Legit Zoom downloaders could be packed with crypto-mining malware

Cybercriminals won't make this remote working thing easy. Capitalizing on a spike in demand, hackers are packaging crypto-mining malware into legitimate Zoom downloaders.
8 April 2020

COVID-19 themed attacks are on the rise. Source: Unsplash

Recording 200 million users per day in March – 20 times its figures for December – there’s a good chance that if you’re videoconferencing this week, you’ll be using Zoom.

The videoconferencing software has attracted some pretty severe scrutiny regarding its privacy settings – its makers have been accused of concealing truth around the capacities of the app’s encryption software, which made conversations and data vulnerable to hackers – and that controversy is making an opening for rivals and new contenders to challenge its market share.

Despite this pressure, though, it retains the top spot, getting thousands more downloads and installs by the day. It’s a hive of activity that has attracted the attention of opportunistic cybercriminals, who are packaging malware into legitimate Zoom installers in order to infect their devices with malicious programs. 

COVID-19 scammers strike

The trend is just one of the latest ways opportunistic cybercriminals are targeting the frenzy and disruption caused by the coronavirus, as workforces try to quickly adapt to the changing circumstances while, of course, being concerned and distracted by the greater impact that COVID-19 is having.

There have been plenty of reports of phishing attempts disguised as updates regarding the spread of the virus, while more sophisticated scams are even seeing attackers pose as government or health officials to lure victims into surrending private and sensitive data.

With social distancing, and retail and services closures making e-commerce and streaming services even more popular, meanwhile, there’s ample opportunity for phishing attempts posing as a shipping order confirmation or even an expired Netflix account.

A (poorly) executed Netflix subscription phishing scam. Source: Author

The actors exploiting the sudden flurry of Zoom downloads have been reported to be attempting to conceal cryptocurrency-mining malware inside installers. 

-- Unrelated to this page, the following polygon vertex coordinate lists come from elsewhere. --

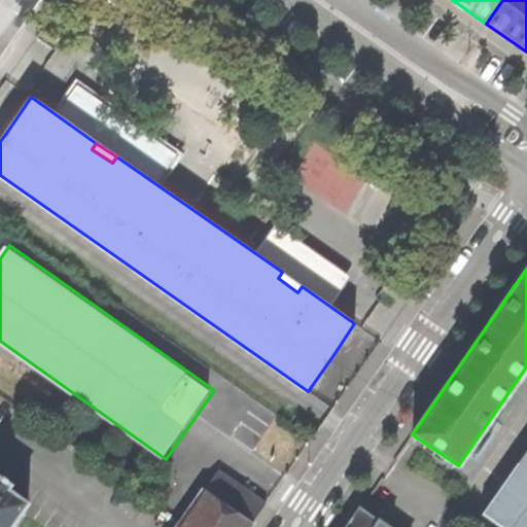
[(302,286),(282,272),(278,278),(297,292),(302,286)]
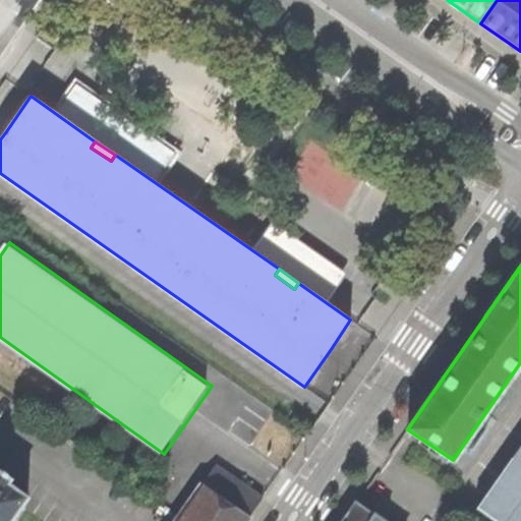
[(520,520),(520,446),(476,507),(496,520),(520,520)]
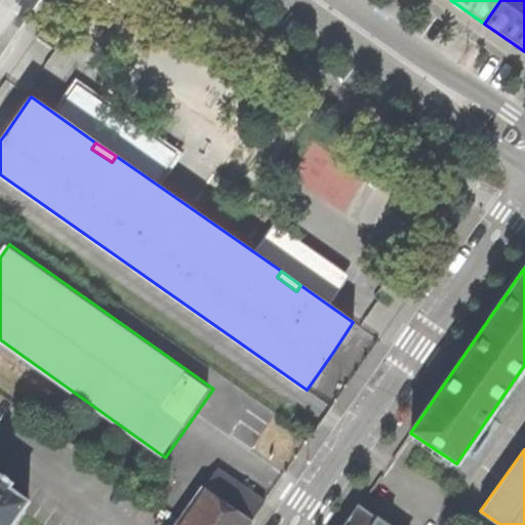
[(249,524),(266,502),(217,470),(177,524),(249,524)]
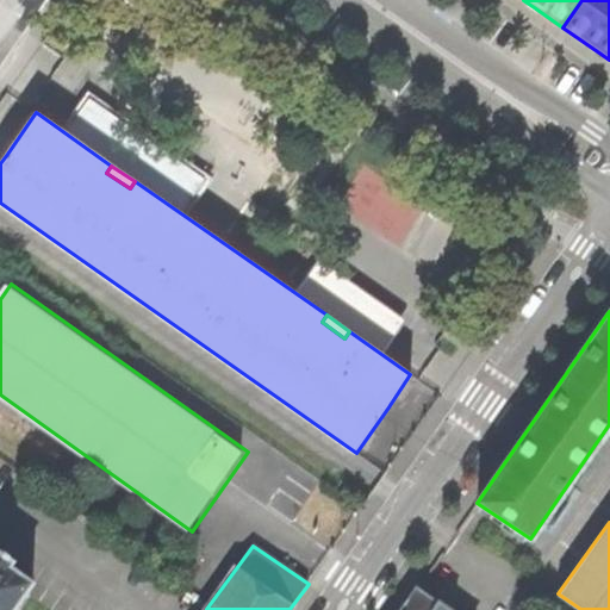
[(13,609),(33,582),(12,566),(17,559),(6,552),(0,547),(0,609),(13,609)]
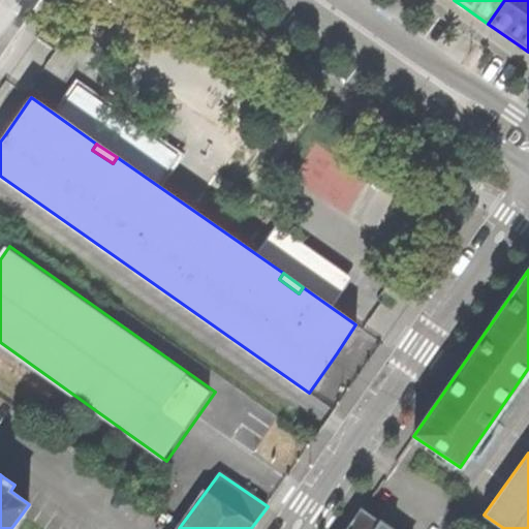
[(347,528),(393,528),(380,520),(378,522),(361,510),(347,528)]
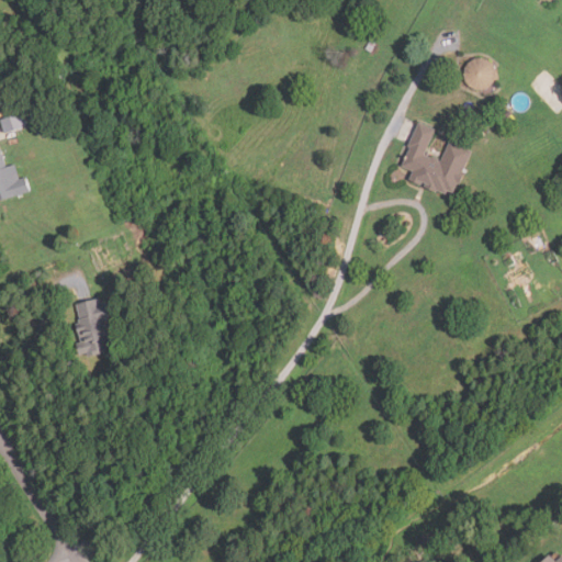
[(372,53),(366,49),(370,41),(377,44),(372,53)]
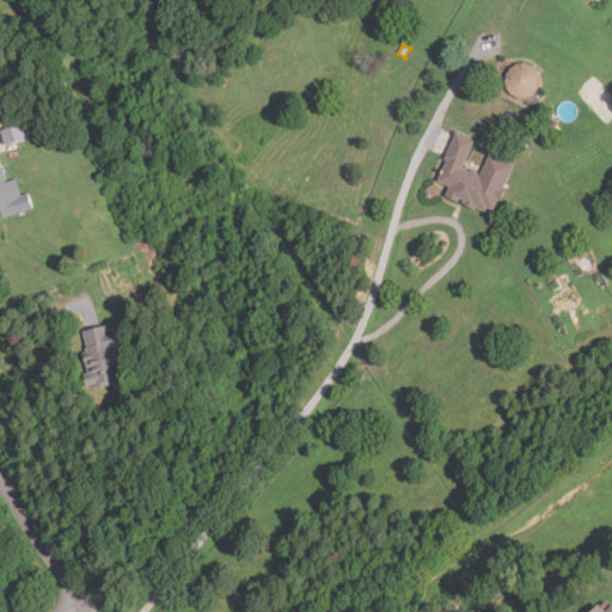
[(527,98),(519,98),(513,95),(508,89),(507,81),(508,74),(512,68),(518,65),(525,63),(532,66),(537,69),(540,77),(542,84),(539,91),(533,96),(527,98)]
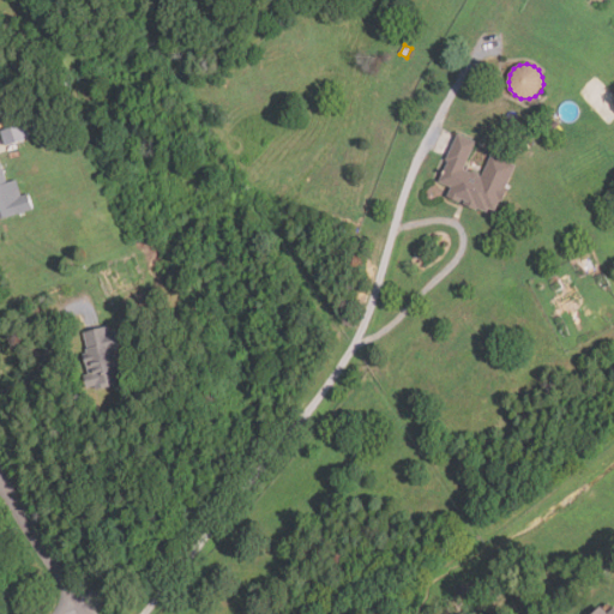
[(29,139),(7,146),(2,132),(24,125),(29,139)]
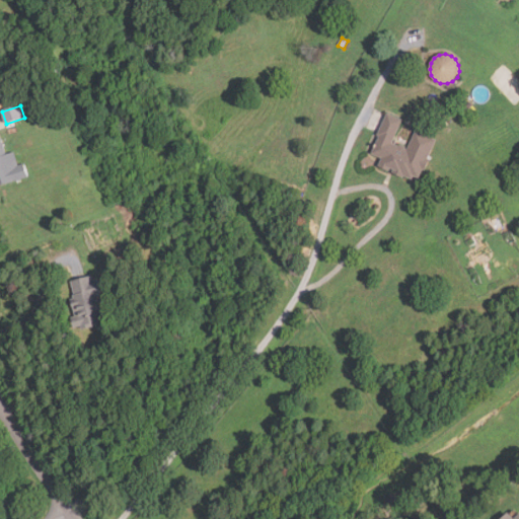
[(438,140),(417,130),(408,149),(394,143),(405,120),(388,112),(377,135),(380,136),(372,154),(382,158),(378,167),(389,172),(391,168),(394,170),(392,173),(403,178),(405,176),(413,179),(415,176),(420,178),(424,170),(426,171),(431,160),(429,160),(438,140)]
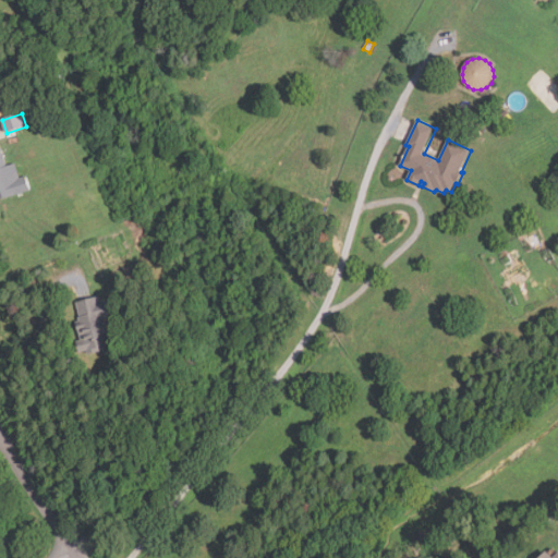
[(32,191),(0,201),(0,149),(1,149),(7,167),(15,164),(20,179),(27,177),(32,191)]
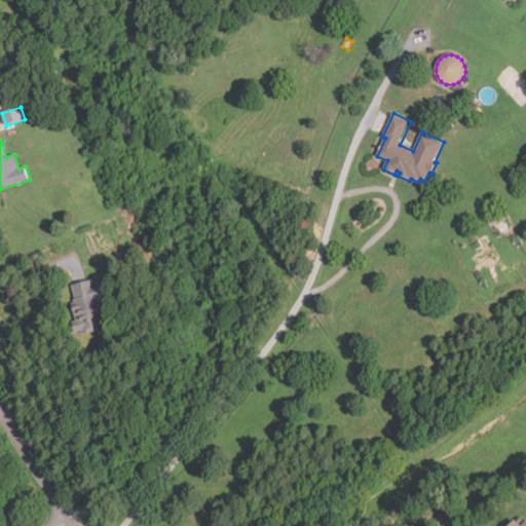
[(105,327),(75,334),(72,322),(77,321),(73,304),(77,303),(73,286),(92,280),(94,286),(100,285),(103,300),(99,301),(105,327)]
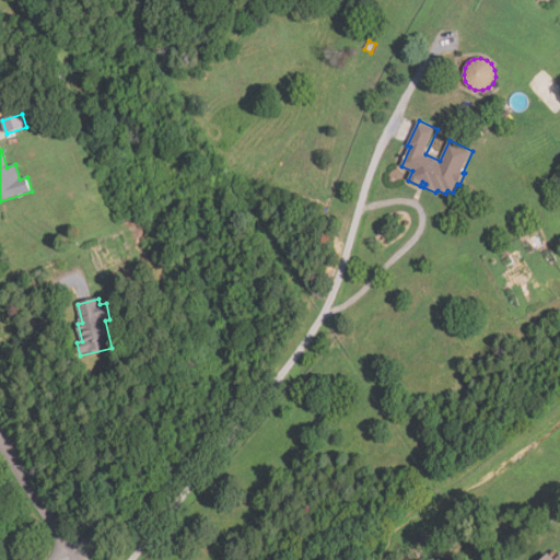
All buildings are outlined.
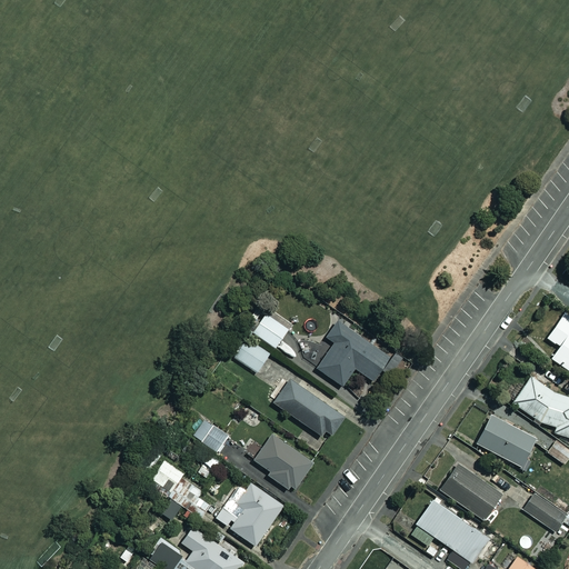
[(241,329),(273,348),(286,328),(253,309),(241,329)]
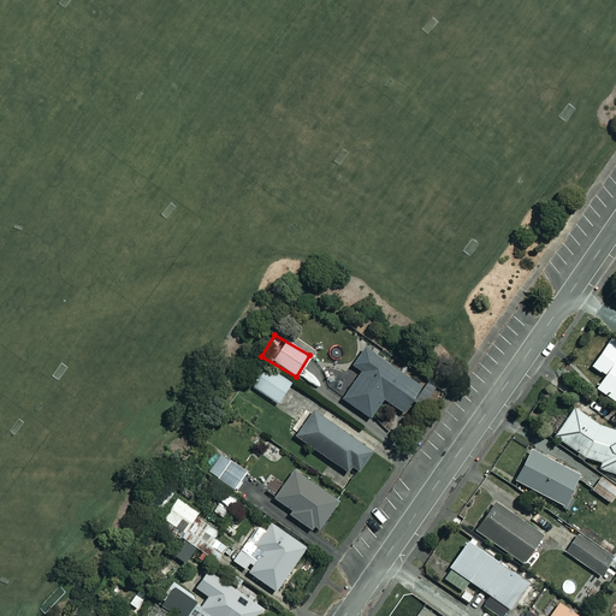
[(609,375),(599,388),(615,400),(615,342),(612,341),(594,365),(609,375)]
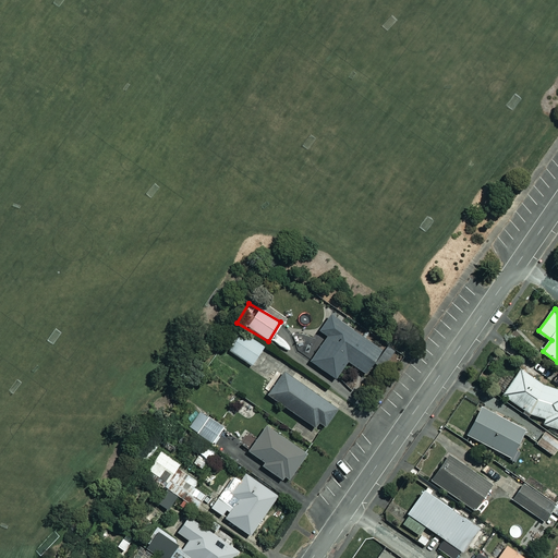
[(318,330),(325,335),(307,360),(334,378),(346,362),(363,374),(380,349),(329,314),(318,330)]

The malignant technique was flagged by Trend Micro researchers; “The compromised files are not from Zoom’s official download center, and are assumed to come from fraudulent websites.”

According to the report, the malware is hidden within legitimate Zoom downloads that launch a functional version of Zoom so the user is completely unaware. The trojan horse places a coin miner on the machine which harvests details about the computer, such as its CPU, operating system, video controllers, and processors — all useful information for mining activities.

It also intelligently checks whether antivirus systems are enabled and the coin miner will avoid running or exhibiting too much activity that may flash alerts or notify users. 

Once a crypto miner is planted on a compromised host, bad actors will use the processing power of the infected computer to help mine for cryptocurrency. With activities shielded in the background, the attacks are carried out in series and could go on for months to avoid detection.

With that in mind, hackers of this category tend to target a large number of computers to profit from the cumulative cryptocurrency mined, so a spike in downloads for any software is an effective means to distributing the malware far and wide, to as many users as possible.  

The need for endpoint security

While Zoom is the tool in question here, the report should be taken as a reminder to exercise caution and some measure when downloading new tools for collaboration and remote working, only using trusted and verifiable sources. IT heads must also look to invest in endpoint security solutions that can ensure their newly-distributed workforce is as best protected as possible.

“It seems the enterprise, and the millions of workers that have been rushed home to work remotely in the face of this pandemic, are still coming to terms with the new cyber threats that face them. And adversaries know it. Not only is there uncertainty about how to defend against it, but who is responsible for doing so,” Marco Essomba, founder of BlockAPT told TechHQ

“Therefore, everyone needs to take on some responsibility. Organisations should implement an extra layer of protection by running an endpoint detection software across all devices.

“This will provide protection against unauthorized malware and other types of malicious programs from executing on employee devices. From the perspective of the individual user, keeping your Zoom software updated with the latest version and patches mitigates against most of these threats.”